L’inflation de la zone euro atteint 10 % : comment la BCE va-t-elle réagir ?

Comme dans notre pays, l’inflation (en glissement annuel) continue d’augmenter dans la zone euro. Pour le mois de septembre, elle a atteint les 10 % ; c’est la première fois dans l’histoire de l’euro qu’il y a une dévaluation monétaire à deux chiffres. La Banque centrale européenne (BCE) subit donc une nouvelle pression pour relever fortement les taux d’intérêt.

La vie dans la zone euro devient de plus en plus chère, selon le rapport sur l’inflation d’Eurostat, l’office européen des statistiques. Il montre que la dépréciation monétaire dans la zone euro a atteint 10 % ce mois-ci. Le mois dernier, l’inflation (en glissement annuel) était de 9,1 %. un chiffre plus élevé que ce que les analystes avaient envisagé : ils avaient prévu un taux d’inflation de 9,7 % pour septembre. C’est le cinquième mois consécutif que la dépréciation monétaire dépasse les attentes.

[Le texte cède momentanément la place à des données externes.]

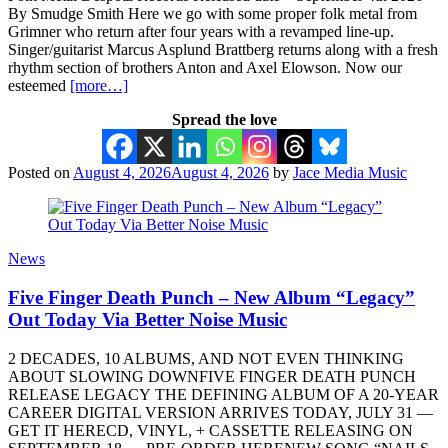
By Smudge Smith Here we go with some proper folk metal from
Grimner who return after four years with a revamped line-up.
Singer/guitarist Marcus Asplund Brattberg returns along with a fresh
rhythm section of brothers Anton and Axel Elowson. Now our
esteemed
[more…]
Spread the love
Posted on
August 4, 2026
August 4, 2026
by
Jace Media Music
News
Five Finger Death Punch – New Album “Legacy”
Out Today Via Better Noise Music
2 DECADES, 10 ALBUMS, AND NOT EVEN THINKING
ABOUT SLOWING DOWNFIVE FINGER DEATH PUNCH
RELEASE LEGACY THE DEFINING ALBUM OF A 20-YEAR
CAREER DIGITAL VERSION ARRIVES TODAY, JULY 31 —
GET IT HERECD, VINYL, + CASSETTE RELEASING ON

Sans surprise, les prix de l’énergie restent le principal moteur de l’inflation. Eurostat a enregistré une augmentation de 40 % par rapport à l’année dernière. Ce mois-ci également, nous constatons que les augmentations de prix se répercutent sur d’autres produits. Ainsi, hors énergie et alimentation, l’inflation a augmenté de 4,8 %.

Le prix des aliments, de l’alcool et du tabac a augmenté de 11,8 % en un an. Les services sont quant à eux devenus 4,3 % plus chers.

Des taux d’inflation différents

Grâce aux chiffres harmonisés du rapport d’Eurostat, nous pouvons également comparer les taux d’inflation des États membres, et les différences peuvent être énormes. La Lituanie a l’un des taux d’inflation le plus élevé avec 22,5 %. Elle se fait dépasser de peu par l’Estonie avec 24,2%. La France, quant à elle, a le taux d’inflation le plus faible de l’union monétaire : la vie chez nos voisins du sud n’est devenue « que » 6,2 % plus chère ce mois-ci.

Ces différences entre les États membres n’ont pas échappé à Bert Colijn, économiste chez ING. « Les différences d’inflation entre les pays se creusent, car les mesures prises au niveau national commencent à compliquer le tableau général », note-t-il. « La France a pu contenir quelque peu l’inflation grâce aux mesures gouvernementales en faveur du pouvoir d’achat. »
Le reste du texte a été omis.